### What this task involves
Reproduce the entries from the line with "(Wednesday): time range?" up to and including the line with "12:35 PM to 1:15 PM, 40 minutes", replacing "start and end" with "begin and finish" and leaving all else unchanged.

··· Records to process

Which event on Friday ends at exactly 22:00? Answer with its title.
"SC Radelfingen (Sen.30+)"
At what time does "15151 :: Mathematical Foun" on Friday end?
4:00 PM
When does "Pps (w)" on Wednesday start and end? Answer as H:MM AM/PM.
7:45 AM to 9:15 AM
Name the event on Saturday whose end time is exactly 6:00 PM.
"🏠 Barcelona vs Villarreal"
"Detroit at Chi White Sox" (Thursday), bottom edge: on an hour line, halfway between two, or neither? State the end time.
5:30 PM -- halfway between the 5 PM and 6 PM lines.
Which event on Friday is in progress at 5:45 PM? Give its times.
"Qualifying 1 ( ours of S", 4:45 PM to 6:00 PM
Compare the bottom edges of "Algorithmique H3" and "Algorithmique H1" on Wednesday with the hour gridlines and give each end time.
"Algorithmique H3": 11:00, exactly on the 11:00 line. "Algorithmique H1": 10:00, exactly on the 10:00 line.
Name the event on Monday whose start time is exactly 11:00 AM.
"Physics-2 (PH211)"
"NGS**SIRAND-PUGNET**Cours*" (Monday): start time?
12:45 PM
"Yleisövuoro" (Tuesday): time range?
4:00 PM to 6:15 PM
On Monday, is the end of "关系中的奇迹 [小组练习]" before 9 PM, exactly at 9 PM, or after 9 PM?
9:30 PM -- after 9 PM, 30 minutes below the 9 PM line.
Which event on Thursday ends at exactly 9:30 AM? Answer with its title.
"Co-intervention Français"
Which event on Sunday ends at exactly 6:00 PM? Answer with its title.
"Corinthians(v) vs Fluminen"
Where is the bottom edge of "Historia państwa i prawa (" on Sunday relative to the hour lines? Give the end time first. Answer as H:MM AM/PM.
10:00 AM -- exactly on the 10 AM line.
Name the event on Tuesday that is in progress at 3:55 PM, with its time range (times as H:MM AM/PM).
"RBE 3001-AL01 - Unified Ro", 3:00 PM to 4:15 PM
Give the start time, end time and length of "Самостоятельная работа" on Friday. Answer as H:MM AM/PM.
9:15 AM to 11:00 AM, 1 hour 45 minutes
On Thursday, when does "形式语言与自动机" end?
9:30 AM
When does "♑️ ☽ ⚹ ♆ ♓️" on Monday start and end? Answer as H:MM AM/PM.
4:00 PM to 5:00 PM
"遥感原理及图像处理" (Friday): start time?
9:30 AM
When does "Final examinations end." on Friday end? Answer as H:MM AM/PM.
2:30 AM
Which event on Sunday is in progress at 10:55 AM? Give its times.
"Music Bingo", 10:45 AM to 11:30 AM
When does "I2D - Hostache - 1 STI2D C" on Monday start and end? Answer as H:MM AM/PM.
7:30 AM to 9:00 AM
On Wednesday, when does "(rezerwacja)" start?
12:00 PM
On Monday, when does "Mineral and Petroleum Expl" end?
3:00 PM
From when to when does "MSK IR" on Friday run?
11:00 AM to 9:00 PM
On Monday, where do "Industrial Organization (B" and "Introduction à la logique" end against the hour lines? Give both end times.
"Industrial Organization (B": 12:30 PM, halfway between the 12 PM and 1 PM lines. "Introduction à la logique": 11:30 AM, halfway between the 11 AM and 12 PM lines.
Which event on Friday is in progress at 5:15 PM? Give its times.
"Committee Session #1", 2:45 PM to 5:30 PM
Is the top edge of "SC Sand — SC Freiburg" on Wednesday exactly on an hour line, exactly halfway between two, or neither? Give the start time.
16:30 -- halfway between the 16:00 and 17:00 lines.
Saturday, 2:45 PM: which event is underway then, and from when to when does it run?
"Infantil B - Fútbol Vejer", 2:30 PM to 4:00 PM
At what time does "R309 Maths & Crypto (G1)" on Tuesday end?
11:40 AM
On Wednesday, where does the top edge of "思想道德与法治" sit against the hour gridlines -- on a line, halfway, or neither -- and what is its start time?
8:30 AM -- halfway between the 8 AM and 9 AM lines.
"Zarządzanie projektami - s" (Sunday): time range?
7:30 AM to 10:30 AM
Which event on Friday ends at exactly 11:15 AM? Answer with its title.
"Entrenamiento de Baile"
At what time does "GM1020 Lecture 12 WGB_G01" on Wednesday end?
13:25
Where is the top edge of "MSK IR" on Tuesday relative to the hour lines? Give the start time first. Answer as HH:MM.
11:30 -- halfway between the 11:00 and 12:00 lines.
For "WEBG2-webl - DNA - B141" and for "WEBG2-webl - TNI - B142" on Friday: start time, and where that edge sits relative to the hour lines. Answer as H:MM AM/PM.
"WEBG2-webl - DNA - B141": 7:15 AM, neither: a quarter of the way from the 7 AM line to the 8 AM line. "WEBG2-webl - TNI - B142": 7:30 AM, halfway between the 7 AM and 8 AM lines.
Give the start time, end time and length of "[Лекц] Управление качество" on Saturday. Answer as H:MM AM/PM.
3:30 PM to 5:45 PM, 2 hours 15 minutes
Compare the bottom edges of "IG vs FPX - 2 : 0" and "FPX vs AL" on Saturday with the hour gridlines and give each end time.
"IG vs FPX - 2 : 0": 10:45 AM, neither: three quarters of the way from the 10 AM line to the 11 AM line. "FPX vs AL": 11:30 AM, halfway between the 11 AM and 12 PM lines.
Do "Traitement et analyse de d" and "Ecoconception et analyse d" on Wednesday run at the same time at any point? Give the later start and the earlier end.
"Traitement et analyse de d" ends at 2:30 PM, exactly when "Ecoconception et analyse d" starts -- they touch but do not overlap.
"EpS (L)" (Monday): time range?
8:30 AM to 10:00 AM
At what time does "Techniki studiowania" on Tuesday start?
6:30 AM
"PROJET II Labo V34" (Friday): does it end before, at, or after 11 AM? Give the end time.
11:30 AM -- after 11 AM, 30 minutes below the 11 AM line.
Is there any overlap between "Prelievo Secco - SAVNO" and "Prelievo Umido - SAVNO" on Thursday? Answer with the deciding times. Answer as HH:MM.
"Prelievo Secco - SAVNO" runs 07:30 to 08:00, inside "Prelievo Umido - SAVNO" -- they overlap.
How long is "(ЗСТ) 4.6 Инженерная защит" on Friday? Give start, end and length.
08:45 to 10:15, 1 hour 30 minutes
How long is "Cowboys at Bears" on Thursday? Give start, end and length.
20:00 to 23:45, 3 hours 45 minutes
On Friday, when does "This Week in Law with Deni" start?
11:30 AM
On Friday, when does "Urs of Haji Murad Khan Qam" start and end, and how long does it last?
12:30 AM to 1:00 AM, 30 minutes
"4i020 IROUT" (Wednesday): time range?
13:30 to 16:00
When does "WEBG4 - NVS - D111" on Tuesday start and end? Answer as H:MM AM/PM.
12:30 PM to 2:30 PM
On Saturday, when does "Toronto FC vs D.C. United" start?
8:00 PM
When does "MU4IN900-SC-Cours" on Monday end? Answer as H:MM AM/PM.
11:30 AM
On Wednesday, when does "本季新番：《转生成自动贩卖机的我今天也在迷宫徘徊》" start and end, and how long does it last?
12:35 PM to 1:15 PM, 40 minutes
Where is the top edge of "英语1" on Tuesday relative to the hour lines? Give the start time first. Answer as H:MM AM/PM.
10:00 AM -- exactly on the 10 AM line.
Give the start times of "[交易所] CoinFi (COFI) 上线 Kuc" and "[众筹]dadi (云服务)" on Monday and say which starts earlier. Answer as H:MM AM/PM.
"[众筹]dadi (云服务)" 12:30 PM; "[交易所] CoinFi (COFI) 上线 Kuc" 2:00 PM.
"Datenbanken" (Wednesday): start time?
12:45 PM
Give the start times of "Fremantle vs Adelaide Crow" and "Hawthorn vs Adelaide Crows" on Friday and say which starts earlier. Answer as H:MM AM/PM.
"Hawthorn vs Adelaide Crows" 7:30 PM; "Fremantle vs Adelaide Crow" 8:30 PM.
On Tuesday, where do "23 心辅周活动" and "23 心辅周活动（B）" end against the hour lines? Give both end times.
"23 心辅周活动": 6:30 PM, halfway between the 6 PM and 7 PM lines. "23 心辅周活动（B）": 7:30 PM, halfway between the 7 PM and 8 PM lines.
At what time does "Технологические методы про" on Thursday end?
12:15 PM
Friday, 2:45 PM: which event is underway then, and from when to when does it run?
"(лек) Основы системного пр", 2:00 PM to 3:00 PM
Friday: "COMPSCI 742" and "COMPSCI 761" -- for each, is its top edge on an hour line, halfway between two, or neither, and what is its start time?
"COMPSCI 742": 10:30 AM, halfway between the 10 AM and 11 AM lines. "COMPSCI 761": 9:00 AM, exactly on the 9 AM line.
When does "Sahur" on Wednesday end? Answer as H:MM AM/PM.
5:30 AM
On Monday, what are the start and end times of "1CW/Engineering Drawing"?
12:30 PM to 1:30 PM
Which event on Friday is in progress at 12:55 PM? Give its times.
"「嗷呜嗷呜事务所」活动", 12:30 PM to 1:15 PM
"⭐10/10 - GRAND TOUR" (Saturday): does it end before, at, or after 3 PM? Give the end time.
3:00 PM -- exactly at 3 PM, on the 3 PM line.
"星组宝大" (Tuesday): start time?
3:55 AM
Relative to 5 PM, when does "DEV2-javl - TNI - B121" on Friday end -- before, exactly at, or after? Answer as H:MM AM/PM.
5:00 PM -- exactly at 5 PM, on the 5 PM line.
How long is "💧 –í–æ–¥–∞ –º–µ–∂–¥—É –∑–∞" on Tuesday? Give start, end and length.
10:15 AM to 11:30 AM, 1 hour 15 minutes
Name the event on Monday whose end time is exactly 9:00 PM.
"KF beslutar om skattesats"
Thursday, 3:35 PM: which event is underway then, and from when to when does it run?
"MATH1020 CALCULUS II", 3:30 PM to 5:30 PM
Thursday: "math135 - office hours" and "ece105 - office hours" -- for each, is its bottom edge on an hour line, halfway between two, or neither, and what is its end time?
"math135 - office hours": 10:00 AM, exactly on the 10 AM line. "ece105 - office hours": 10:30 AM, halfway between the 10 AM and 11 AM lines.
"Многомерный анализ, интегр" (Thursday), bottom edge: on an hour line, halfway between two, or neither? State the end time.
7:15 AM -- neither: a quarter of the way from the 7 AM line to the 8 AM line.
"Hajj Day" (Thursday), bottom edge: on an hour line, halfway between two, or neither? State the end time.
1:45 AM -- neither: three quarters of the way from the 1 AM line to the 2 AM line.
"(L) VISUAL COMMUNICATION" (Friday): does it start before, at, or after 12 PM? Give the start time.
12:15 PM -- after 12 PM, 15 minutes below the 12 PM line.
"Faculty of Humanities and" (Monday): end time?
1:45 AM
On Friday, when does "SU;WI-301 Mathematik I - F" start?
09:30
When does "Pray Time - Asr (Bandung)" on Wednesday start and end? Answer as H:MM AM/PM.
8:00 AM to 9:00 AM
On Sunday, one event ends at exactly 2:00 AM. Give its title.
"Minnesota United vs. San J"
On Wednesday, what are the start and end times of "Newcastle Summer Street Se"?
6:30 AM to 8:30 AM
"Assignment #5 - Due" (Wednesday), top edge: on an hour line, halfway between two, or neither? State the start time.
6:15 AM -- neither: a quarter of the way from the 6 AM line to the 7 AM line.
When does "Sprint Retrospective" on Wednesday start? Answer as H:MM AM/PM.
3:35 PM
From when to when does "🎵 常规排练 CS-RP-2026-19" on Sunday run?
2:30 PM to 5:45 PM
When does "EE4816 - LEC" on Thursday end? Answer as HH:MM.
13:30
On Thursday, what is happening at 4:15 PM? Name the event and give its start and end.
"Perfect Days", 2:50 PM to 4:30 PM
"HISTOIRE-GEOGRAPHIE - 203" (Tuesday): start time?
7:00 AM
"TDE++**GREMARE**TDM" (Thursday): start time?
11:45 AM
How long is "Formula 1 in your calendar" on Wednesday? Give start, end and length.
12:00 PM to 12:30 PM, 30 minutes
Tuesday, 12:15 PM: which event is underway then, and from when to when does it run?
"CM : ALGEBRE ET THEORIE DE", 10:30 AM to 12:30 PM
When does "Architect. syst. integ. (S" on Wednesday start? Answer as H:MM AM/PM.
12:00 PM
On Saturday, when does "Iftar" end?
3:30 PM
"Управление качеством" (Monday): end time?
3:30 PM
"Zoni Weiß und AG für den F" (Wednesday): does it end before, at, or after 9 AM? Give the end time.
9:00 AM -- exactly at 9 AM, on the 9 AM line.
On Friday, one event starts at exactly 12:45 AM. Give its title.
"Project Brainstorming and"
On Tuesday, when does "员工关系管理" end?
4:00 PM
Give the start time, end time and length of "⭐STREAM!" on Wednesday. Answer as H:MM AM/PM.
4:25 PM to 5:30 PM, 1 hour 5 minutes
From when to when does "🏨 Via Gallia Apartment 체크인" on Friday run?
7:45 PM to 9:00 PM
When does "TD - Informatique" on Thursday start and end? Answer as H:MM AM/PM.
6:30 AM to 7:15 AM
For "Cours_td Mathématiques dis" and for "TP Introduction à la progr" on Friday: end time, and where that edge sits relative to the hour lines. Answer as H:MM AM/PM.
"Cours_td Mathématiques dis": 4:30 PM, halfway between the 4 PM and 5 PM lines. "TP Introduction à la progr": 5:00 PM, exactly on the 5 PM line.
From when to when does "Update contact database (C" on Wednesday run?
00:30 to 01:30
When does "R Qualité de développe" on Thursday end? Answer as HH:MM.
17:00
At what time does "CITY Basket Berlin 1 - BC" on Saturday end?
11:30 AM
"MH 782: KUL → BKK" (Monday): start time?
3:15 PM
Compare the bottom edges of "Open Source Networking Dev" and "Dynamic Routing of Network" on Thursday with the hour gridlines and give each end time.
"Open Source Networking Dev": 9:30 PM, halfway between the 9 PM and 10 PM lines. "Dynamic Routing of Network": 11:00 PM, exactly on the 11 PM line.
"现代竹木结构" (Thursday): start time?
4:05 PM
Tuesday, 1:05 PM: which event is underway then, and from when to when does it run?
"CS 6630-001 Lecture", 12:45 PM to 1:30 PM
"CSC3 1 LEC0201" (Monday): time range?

······

### Exercise solution
"4i020 IROUT" (Wednesday): time range?
13:30 to 16:00
When does "WEBG4 - NVS - D111" on Tuesday begin and finish? Answer as H:MM AM/PM.
12:30 PM to 2:30 PM
On Saturday, when does "Toronto FC vs D.C. United" start?
8:00 PM
When does "MU4IN900-SC-Cours" on Monday end? Answer as H:MM AM/PM.
11:30 AM
On Wednesday, when does "本季新番：《转生成自动贩卖机的我今天也在迷宫徘徊》" begin and finish, and how long does it last?
12:35 PM to 1:15 PM, 40 minutes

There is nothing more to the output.